Will you seek and serve Christ in all persons, loving you neighbor as yourself?
Will you strive for justice and peace among all people, and respect the dignity of every human being?
This man said, “Man. That’s a lot. Like, I don’t even think I could put one of those little fish on the back of my car because, frankly, I don’t drive like a Christian.”
I think he got it. To be a witness in all the world means that our words and actions in every part of our lives should reflect that we are followers of Jesus. Whether we are driving, doing our taxes, speaking about the political situation of the world, working, shopping, travelling, volunteering, or anything else. The witness of our words and deeds are to match the beliefs of our hearts.

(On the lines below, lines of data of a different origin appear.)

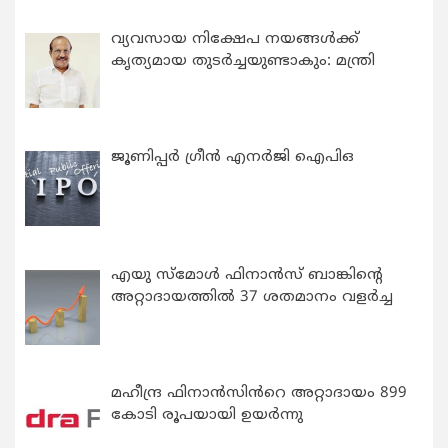
വ്യവസായ നിക്ഷേപ നയങ്ങള്‍ക്ക്
കൃത്യമായ തുടര്‍ച്ചയുണ്ടാകും: മന്ത്രി
ജൂണിപ്പർ ഗ്രീൻ എനർജി ഐപിഒ
എയു സ്‌മോൾ ഫിനാൻസ് ബാങ്കിന്റെ
അറ്റാദായത്തിൽ 37 ശതമാനം വളർച്ച
മഹീന്ദ്ര ഫിനാൻസിൻറെ അറ്റാദായം 899
കോടി രൂപയായി ഉയർന്നു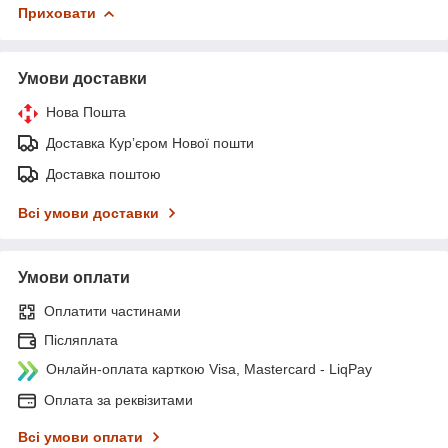
Приховати
Умови доставки
Нова Пошта
Доставка Курʼєром Нової пошти
Доставка поштою
Всі умови доставки
Умови оплати
Оплатити частинами
Післяплата
Онлайн-оплата карткою Visa, Mastercard - LiqPay
Оплата за реквізитами
Всі умови оплати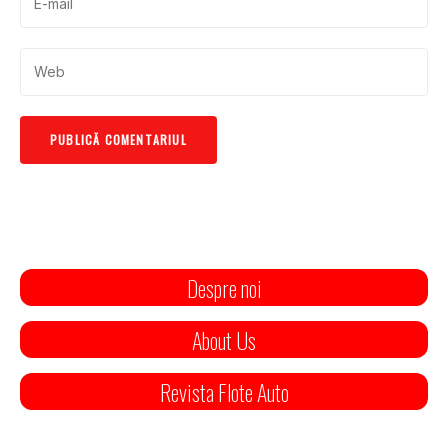
Despre noi
About Us
Revista Flote Auto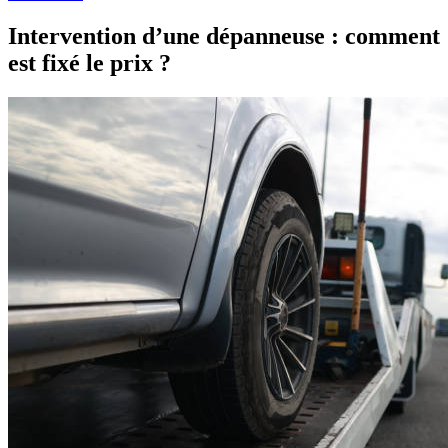
Intervention d’une dépanneuse : comment
est fixé le prix ?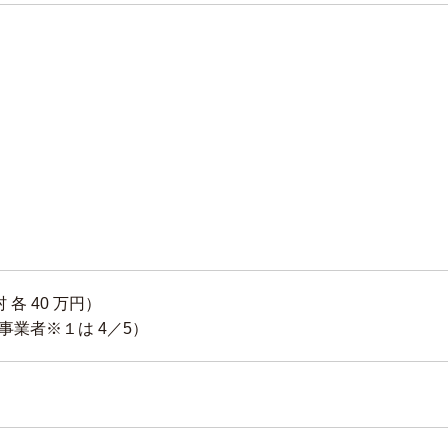
各 40 万円）
事業者※１は 4／5）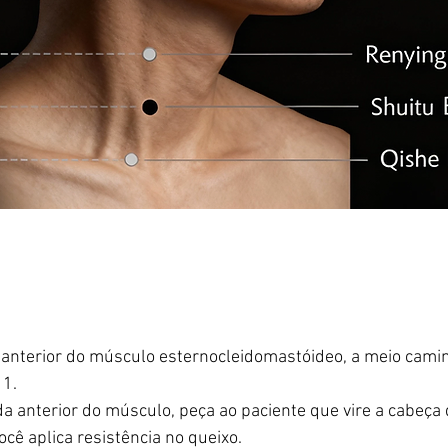
 anterior do músculo esternocleidomastóideo, a meio camin
11.
da anterior do músculo, peça ao paciente que vire a cabeça 
cê aplica resistência no queixo.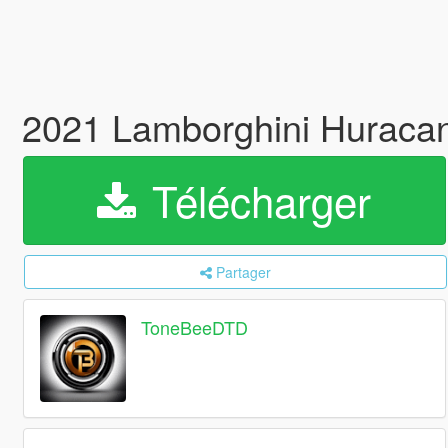
2021 Lamborghini Huraca
Télécharger
Partager
ToneBeeDTD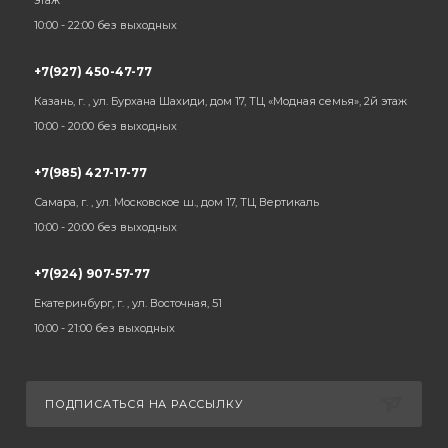
этаж
10:00 - 22:00 без выходных
+7(927) 450-47-77
Казань, г. , ул. Бурхана Шахиди, дом 17, ТЦ «Модная семья», 2й этаж
10:00 - 20:00 без выходных
+7(985) 427-17-77
Самара, г. , ул. Московское ш., дом 17, ТЦ Вертикаль
10:00 - 20:00 без выходных
+7(924) 907-57-77
Екатеринбург, г. , ул. Восточная, 51
10:00 - 21:00 без выходных
ПОДПИСАТЬСЯ НА РАССЫЛКУ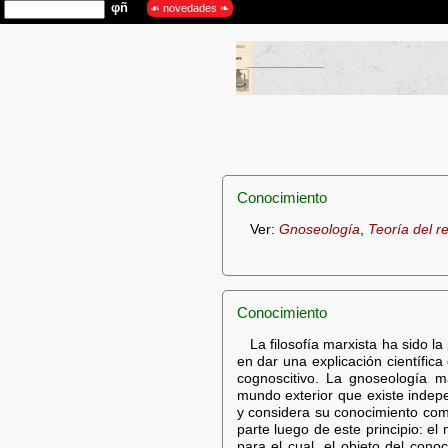
Conocimiento
Ver:
Gnoseología
,
Teoría del re
Conocimiento
La filosofía marxista ha sido l
en dar una explicación científica
cognoscitivo. La gnoseología ma
mundo exterior que existe indep
y considera su conocimiento com
parte luego de este principio: e
para el cual, el objeto del cono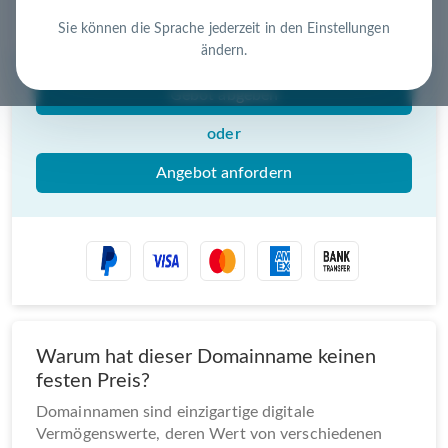
Nutzen Sie die Chance – jetzt handeln!
Sie können die Sprache jederzeit in den Einstellungen
ändern.
Gebot abgeben
oder
Angebot anfordern
Warum hat dieser Domainname keinen
festen Preis?
Domainnamen sind einzigartige digitale
Vermögenswerte, deren Wert von verschiedenen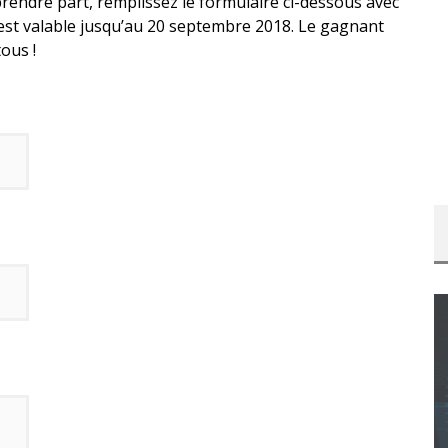
rendre part, remplissez le formulaire ci-dessous avec
est valable jusqu’au 20 septembre 2018. Le gagnant
ous !
CONCOURS : CALENDRIER DE L’AVENT – UNE
COPIE DU JEU « GRID, ULTIMATE EDITION »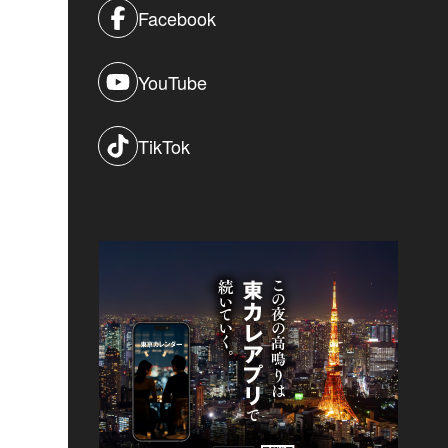
Facebook
YouTube
TikTok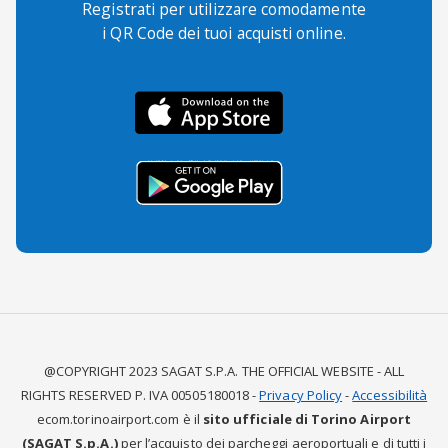
Registrati per utilizzare comodamente
i QR Code dei tuoi acquisti online.
@COPYRIGHT 2023 SAGAT S.P.A. THE OFFICIAL WEBSITE - ALL
RIGHTS RESERVED P. IVA 00505180018 -
Privacy Policy
-
Accessibilità
ecom.torinoairport.com è il
sito ufficiale di Torino Airport
(SAGAT S.p.A.)
per l’acquisto dei parcheggi aeroportuali e di tutti i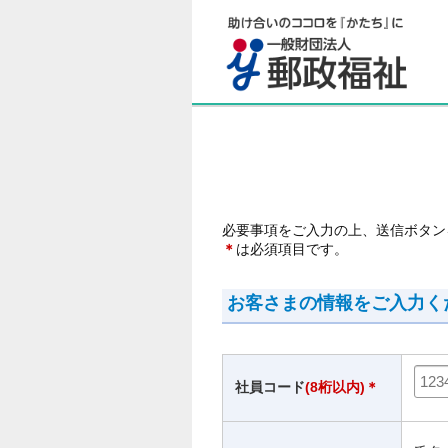
必要事項をご入力の上、送信ボタン
＊
は必須項目です。
お客さまの情報をご入力く
社員コード
(8桁以内)＊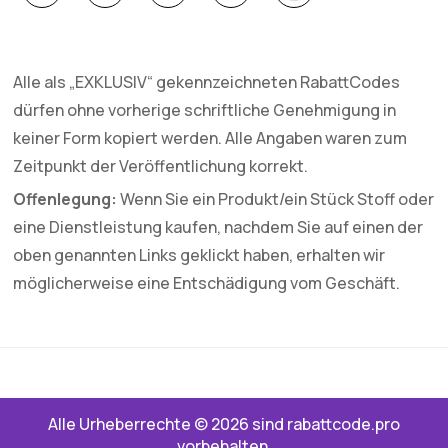
Alle als „EXKLUSIV“ gekennzeichneten RabattCodes
dürfen ohne vorherige schriftliche Genehmigung in
keiner Form kopiert werden. Alle Angaben waren zum
Zeitpunkt der Veröffentlichung korrekt.
Offenlegung:
Wenn Sie ein Produkt/ein Stück Stoff oder
eine Dienstleistung kaufen, nachdem Sie auf einen der
oben genannten Links geklickt haben, erhalten wir
möglicherweise eine Entschädigung vom Geschäft.
Alle Urheberrechte © 2026 sind rabattcode.pro
vorbehalten.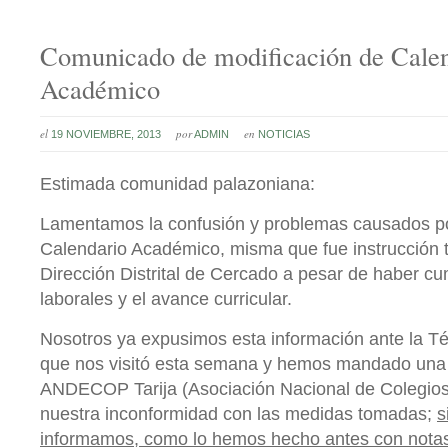
Comunicado de modificación de Cale
Académico
el
por
en
19 NOVIEMBRE, 2013
ADMIN
NOTICIAS
Estimada comunidad palazoniana:
Lamentamos la confusión y problemas causados por
Calendario Académico, misma que fue instrucción 
Dirección Distrital de Cercado a pesar de haber cu
laborales y el avance curricular.
Nosotros ya expusimos esta información ante la Técn
que nos visitó esta semana y hemos mandado una
ANDECOP Tarija (Asociación Nacional de Colegios
nuestra inconformidad con las medidas tomadas;
s
informamos, como lo hemos hecho antes con nota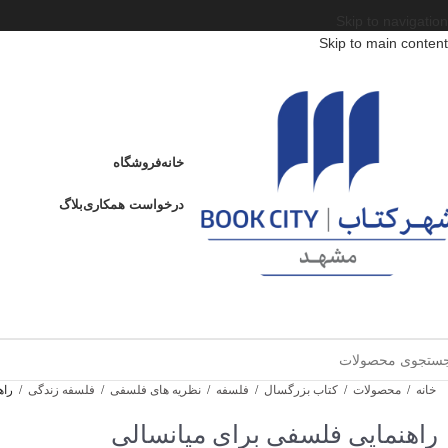
Skip to navigation
Skip to main content
خانه
فروشگاه
درخواست همکاری
بلاگ
خانه
/
محصولات
/
کتاب بزرگسال
/
فلسفه
/
نظریه های فلسفی
/
فلسفه زندگی
/
راه
راهنمایی فلسفی برای میانسالی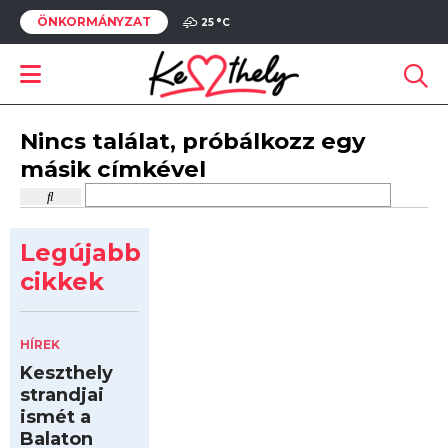
ÖNKORMÁNYZAT
25 °
C
Nincs találat, próbálkozz egy
másik címkével
Legújabb
cikkek
HÍREK
Keszthely
strandjai
ismét a
Balaton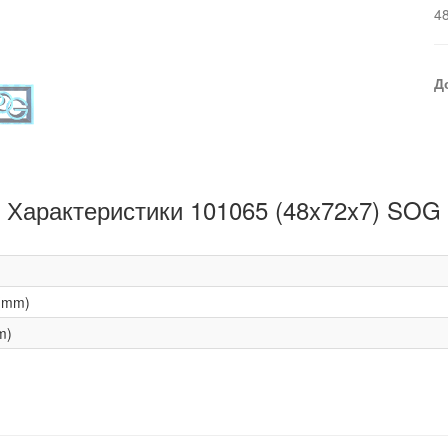
4
Д
Характеристики 101065 (48x72x7) SOG
(mm)
m)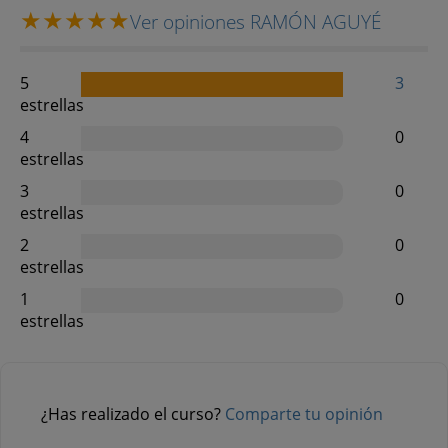
Ver opiniones RAMÓN AGUYÉ
5
3
estrellas
4
0
estrellas
3
0
estrellas
2
0
estrellas
1
0
estrellas
¿Has realizado el curso?
Comparte tu opinión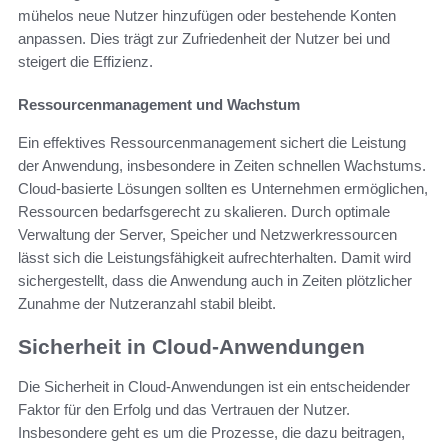
mühelos neue Nutzer hinzufügen oder bestehende Konten
anpassen. Dies trägt zur Zufriedenheit der Nutzer bei und
steigert die Effizienz.
Ressourcenmanagement und Wachstum
Ein effektives Ressourcenmanagement sichert die Leistung
der Anwendung, insbesondere in Zeiten schnellen Wachstums.
Cloud-basierte Lösungen sollten es Unternehmen ermöglichen,
Ressourcen bedarfsgerecht zu skalieren. Durch optimale
Verwaltung der Server, Speicher und Netzwerkressourcen
lässt sich die Leistungsfähigkeit aufrechterhalten. Damit wird
sichergestellt, dass die Anwendung auch in Zeiten plötzlicher
Zunahme der Nutzeranzahl stabil bleibt.
Sicherheit in Cloud-Anwendungen
Die Sicherheit in Cloud-Anwendungen ist ein entscheidender
Faktor für den Erfolg und das Vertrauen der Nutzer.
Insbesondere geht es um die Prozesse, die dazu beitragen,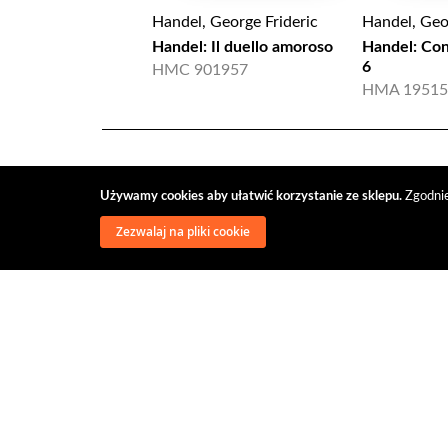
Handel, George Frideric
Handel, Geo
Handel: Il duello amoroso
Handel: Conc
6
HMC 901957
HMA 19515
Używamy cookies aby ułatwić korzystanie ze sklepu.
Zgodnie
Zezwalaj na pliki cookie
wysyłka
regulamin
recenzje
o firmie
dys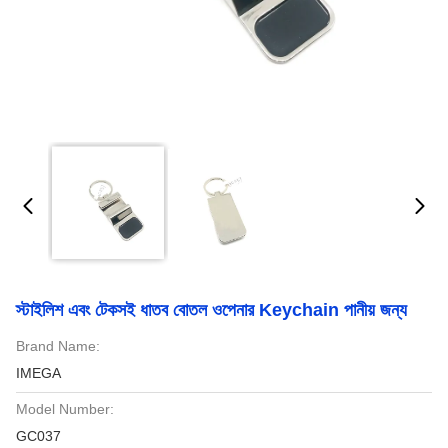
স্টাইলিশ এবং টেকসই ধাতব বোতল ওপেনার Keychain পানীয় জন্য
Brand Name:
IMEGA
Model Number:
GC037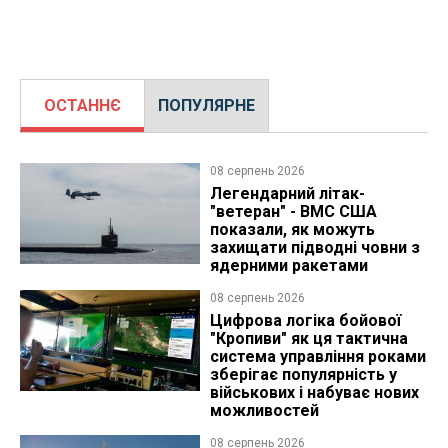
ОСТАННЄ
ПОПУЛЯРНЕ
08 серпень 2026
Легендарний літак-
"ветеран" - ВМС США
показали, як можуть
захищати підводні човни з
ядерними ракетами
08 серпень 2026
Цифрова логіка бойової
"Кропиви" як ця тактична
система управління роками
зберігає популярність у
військових і набуває нових
можливостей
08 серпень 2026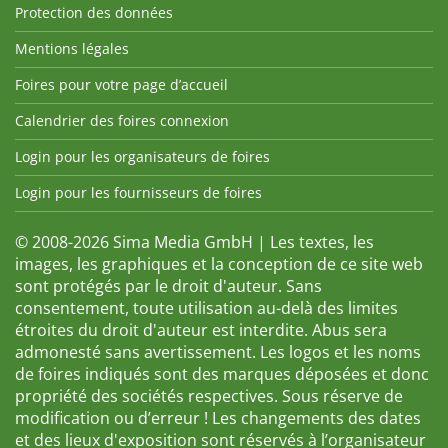
Protection des données
Mentions légales
Foires pour votre page d’accueil
Calendrier des foires connexion
Login pour les organisateurs de foires
Login pour les fournisseurs de foires
© 2008-2026 Sima Media GmbH | Les textes, les
images, les graphiques et la conception de ce site web
sont protégés par le droit d'auteur. Sans
consentement, toute utilisation au-delà des limites
étroites du droit d'auteur est interdite. Abus sera
admonesté sans avertissement. Les logos et les noms
de foires indiqués sont des marques déposées et donc
propriété des sociétés respectives. Sous réserve de
modification ou d’erreur ! Les changements des dates
et des lieux d'exposition sont réservés à l’organisateur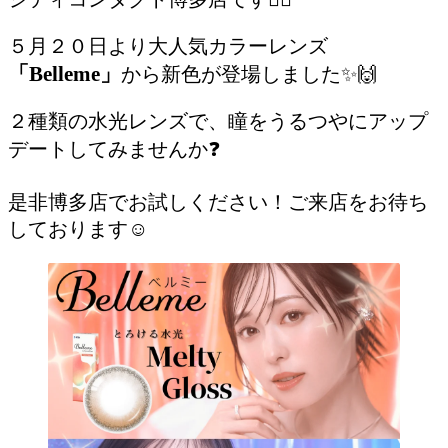
５月２０日より大人気カラーレンズ
「Belleme」
から新色が登場しました✨🙌
２種類の水光レンズで、瞳をうるつやにアップ
デートしてみませんか❓
是非博多店でお試しください！ご来店をお待ち
しております☺️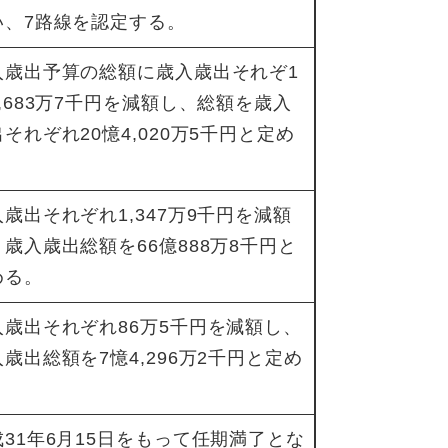
い、7路線を認定する。
入歳出予算の総額に歳入歳出それぞ1
,683万7千円を減額し、総額を歳入
それぞれ20憶4,020万5千円と定め
。
歳出それぞれ1,347万9千円を減額
歳入歳出総額を66億888万8千円と
める。
入歳出それぞれ86万5千円を減額し、
歳出総額を7憶4,296万2千円と定め
。
成31年6月15日をもって任期満了とな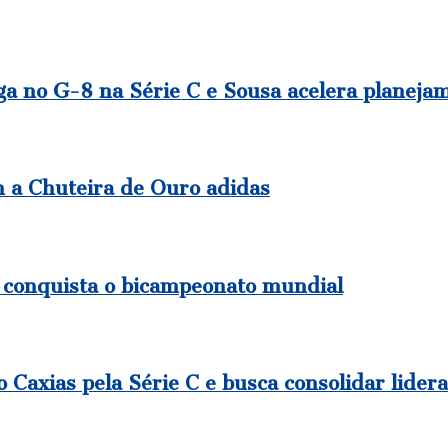
no G-8 na Série C e Sousa acelera planejam
m a Chuteira de Ouro adidas
 conquista o bicampeonato mundial
 Caxias pela Série C e busca consolidar lider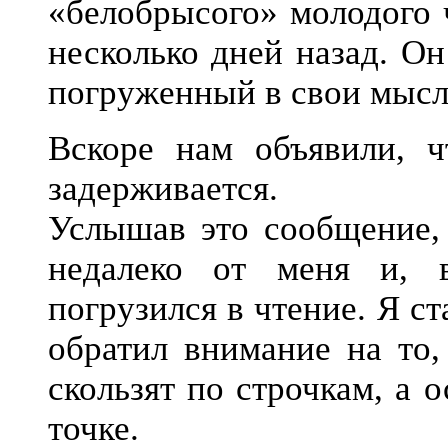
«белобрысого» молодого 
несколько дней назад. Он
погруженный в свои мысл
Вскоре нам объявили, ч
задерживается.
Услышав это сообщение, 
недалеко от меня и, 
погрузился в чтение. Я с
обратил внимание на то,
скользят по строчкам, а
точке.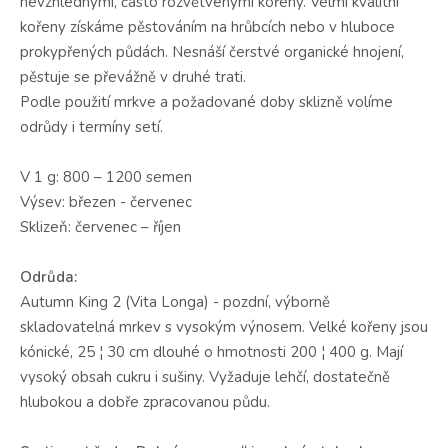
nevzhlednými, často rozvětvenými kořeny. Velmi kvalitní
kořeny získáme pěstováním na hrůbcích nebo v hluboce
prokypřených půdách. Nesnáší čerstvé organické hnojení,
pěstuje se převážně v druhé trati.
Podle použití mrkve a požadované doby sklizně volíme
odrůdy i termíny setí.
V 1 g: 800 – 1200 semen
Výsev: březen - červenec
Sklizeň: červenec – říjen
Odrůda:
Autumn King 2 (Vita Longa) - pozdní, výborně
skladovatelná mrkev s vysokým výnosem. Velké kořeny jsou
kónické, 25 ¦ 30 cm dlouhé o hmotnosti 200 ¦ 400 g. Mají
vysoký obsah cukru i sušiny. Vyžaduje lehčí, dostatečně
hlubokou a dobře zpracovanou půdu.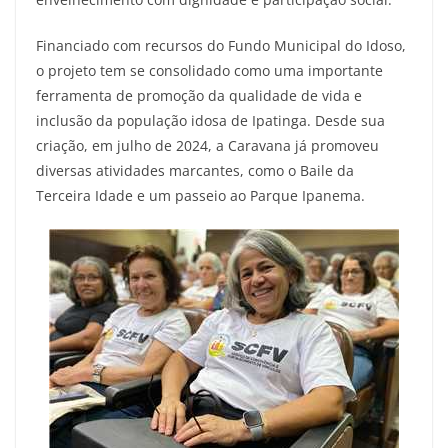
Financiado com recursos do Fundo Municipal do Idoso,
o projeto tem se consolidado como uma importante
ferramenta de promoção da qualidade de vida e
inclusão da população idosa de Ipatinga. Desde sua
criação, em julho de 2024, a Caravana já promoveu
diversas atividades marcantes, como o Baile da
Terceira Idade e um passeio ao Parque Ipanema.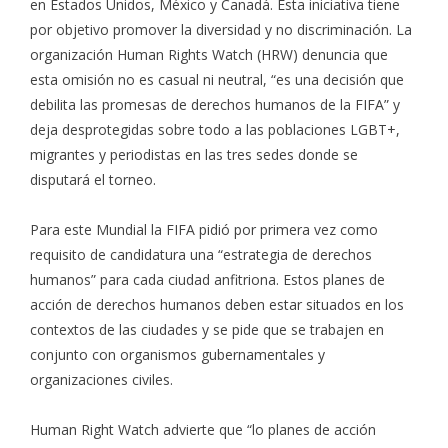
en Estados Unidos, México y Canadá. Esta iniciativa tiene
por objetivo promover la diversidad y no discriminación. La
organización Human Rights Watch (HRW)
denuncia
que
esta omisión no es casual ni neutral, “es una decisión que
debilita las promesas de derechos humanos de la FIFA” y
deja desprotegidas sobre todo a las poblaciones LGBT+,
migrantes y periodistas en las tres sedes donde se
disputará el torneo.
Para este Mundial la FIFA pidió por primera vez como
requisito de candidatura una
“estrategia de derechos
humanos”
para cada ciudad anfitriona. Estos planes de
acción de derechos humanos deben estar situados en los
contextos de las ciudades y se pide que se trabajen en
conjunto con organismos gubernamentales y
organizaciones civiles.
Human Right Watch advierte que “lo planes de acción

While we may be limited in this time by the extent that we can literally travel to the ends of the earth, in our global economy and networked world, the ends of the earth are only a few clicks away. Your online witness goes far and wide.
In all the spheres where we are called to witness, the important thing to remember is that we do not do this out of our own power. We are to work from the power of the Holy Spirit… so prayer is an important part of our witness as well.
And remember, Jesus isn’t really working remotely. Jesus, through the power of the Spirit, is closer to us than we can even imagine. So let us continue to gather in our Jerusalem’s to continually praise God, and then be his witnesses in Judea, Samaria and the ends of the earth.